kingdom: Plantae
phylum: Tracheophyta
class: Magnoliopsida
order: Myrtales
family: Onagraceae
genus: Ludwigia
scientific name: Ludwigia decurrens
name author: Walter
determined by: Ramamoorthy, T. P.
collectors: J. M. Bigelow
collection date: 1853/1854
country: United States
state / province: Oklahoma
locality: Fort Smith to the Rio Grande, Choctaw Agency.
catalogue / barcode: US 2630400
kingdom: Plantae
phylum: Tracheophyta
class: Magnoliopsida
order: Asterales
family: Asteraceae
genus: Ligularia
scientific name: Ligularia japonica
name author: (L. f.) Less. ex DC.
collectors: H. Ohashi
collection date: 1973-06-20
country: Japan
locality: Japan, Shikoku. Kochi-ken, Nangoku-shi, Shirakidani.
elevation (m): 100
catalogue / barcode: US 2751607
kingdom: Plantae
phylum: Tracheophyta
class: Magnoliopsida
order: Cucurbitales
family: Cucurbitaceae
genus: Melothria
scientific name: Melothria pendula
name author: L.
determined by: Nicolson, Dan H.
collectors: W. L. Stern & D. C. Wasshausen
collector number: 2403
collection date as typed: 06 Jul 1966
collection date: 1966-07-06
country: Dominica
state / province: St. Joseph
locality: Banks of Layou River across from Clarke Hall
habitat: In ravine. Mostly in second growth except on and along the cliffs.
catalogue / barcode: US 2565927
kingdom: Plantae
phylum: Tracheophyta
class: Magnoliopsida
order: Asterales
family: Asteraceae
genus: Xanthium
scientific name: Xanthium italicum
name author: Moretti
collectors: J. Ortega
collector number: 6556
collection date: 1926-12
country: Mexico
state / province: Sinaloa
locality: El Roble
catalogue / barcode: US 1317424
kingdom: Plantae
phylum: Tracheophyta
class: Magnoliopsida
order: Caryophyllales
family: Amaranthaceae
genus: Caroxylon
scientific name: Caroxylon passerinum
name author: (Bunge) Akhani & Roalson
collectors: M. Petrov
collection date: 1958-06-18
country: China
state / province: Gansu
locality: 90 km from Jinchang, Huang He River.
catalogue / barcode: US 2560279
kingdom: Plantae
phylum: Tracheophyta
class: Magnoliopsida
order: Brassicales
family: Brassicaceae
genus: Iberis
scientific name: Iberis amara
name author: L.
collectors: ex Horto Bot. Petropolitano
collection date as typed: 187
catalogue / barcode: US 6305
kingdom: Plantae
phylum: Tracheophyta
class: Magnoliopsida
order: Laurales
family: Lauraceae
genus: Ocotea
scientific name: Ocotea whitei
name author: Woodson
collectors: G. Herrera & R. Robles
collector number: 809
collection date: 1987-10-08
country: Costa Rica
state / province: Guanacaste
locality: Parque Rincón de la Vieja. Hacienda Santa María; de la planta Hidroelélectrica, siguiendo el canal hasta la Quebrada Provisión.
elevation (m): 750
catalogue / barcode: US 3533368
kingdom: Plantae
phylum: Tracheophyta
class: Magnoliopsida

Direction:
Print every line of the material above word for word, leaving nothing out and adding nothing.

Output below:
kingdom: Plantae
phylum: Tracheophyta
class: Magnoliopsida
order: Myrtales
family: Onagraceae
genus: Ludwigia
scientific name: Ludwigia decurrens
name author: Walter
determined by: Ramamoorthy, T. P.
collectors: J. M. Bigelow
collection date: 1853/1854
country: United States
state / province: Oklahoma
locality: Fort Smith to the Rio Grande, Choctaw Agency.
catalogue / barcode: US 2630400
kingdom: Plantae
phylum: Tracheophyta
class: Magnoliopsida
order: Asterales
family: Asteraceae
genus: Ligularia
scientific name: Ligularia japonica
name author: (L. f.) Less. ex DC.
collectors: H. Ohashi
collection date: 1973-06-20
country: Japan
locality: Japan, Shikoku. Kochi-ken, Nangoku-shi, Shirakidani.
elevation (m): 100
catalogue / barcode: US 2751607
kingdom: Plantae
phylum: Tracheophyta
class: Magnoliopsida
order: Cucurbitales
family: Cucurbitaceae
genus: Melothria
scientific name: Melothria pendula
name author: L.
determined by: Nicolson, Dan H.
collectors: W. L. Stern & D. C. Wasshausen
collector number: 2403
collection date as typed: 06 Jul 1966
collection date: 1966-07-06
country: Dominica
state / province: St. Joseph
locality: Banks of Layou River across from Clarke Hall
habitat: In ravine. Mostly in second growth except on and along the cliffs.
catalogue / barcode: US 2565927
kingdom: Plantae
phylum: Tracheophyta
class: Magnoliopsida
order: Asterales
family: Asteraceae
genus: Xanthium
scientific name: Xanthium italicum
name author: Moretti
collectors: J. Ortega
collector number: 6556
collection date: 1926-12
country: Mexico
state / province: Sinaloa
locality: El Roble
catalogue / barcode: US 1317424
kingdom: Plantae
phylum: Tracheophyta
class: Magnoliopsida
order: Caryophyllales
family: Amaranthaceae
genus: Caroxylon
scientific name: Caroxylon passerinum
name author: (Bunge) Akhani & Roalson
collectors: M. Petrov
collection date: 1958-06-18
country: China
state / province: Gansu
locality: 90 km from Jinchang, Huang He River.
catalogue / barcode: US 2560279
kingdom: Plantae
phylum: Tracheophyta
class: Magnoliopsida
order: Brassicales
family: Brassicaceae
genus: Iberis
scientific name: Iberis amara
name author: L.
collectors: ex Horto Bot. Petropolitano
collection date as typed: 187
catalogue / barcode: US 6305
kingdom: Plantae
phylum: Tracheophyta
class: Magnoliopsida
order: Laurales
family: Lauraceae
genus: Ocotea
scientific name: Ocotea whitei
name author: Woodson
collectors: G. Herrera & R. Robles
collector number: 809
collection date: 1987-10-08
country: Costa Rica
state / province: Guanacaste
locality: Parque Rincón de la Vieja. Hacienda Santa María; de la planta Hidroelélectrica, siguiendo el canal hasta la Quebrada Provisión.
elevation (m): 750
catalogue / barcode: US 3533368
kingdom: Plantae
phylum: Tracheophyta
class: Magnoliopsida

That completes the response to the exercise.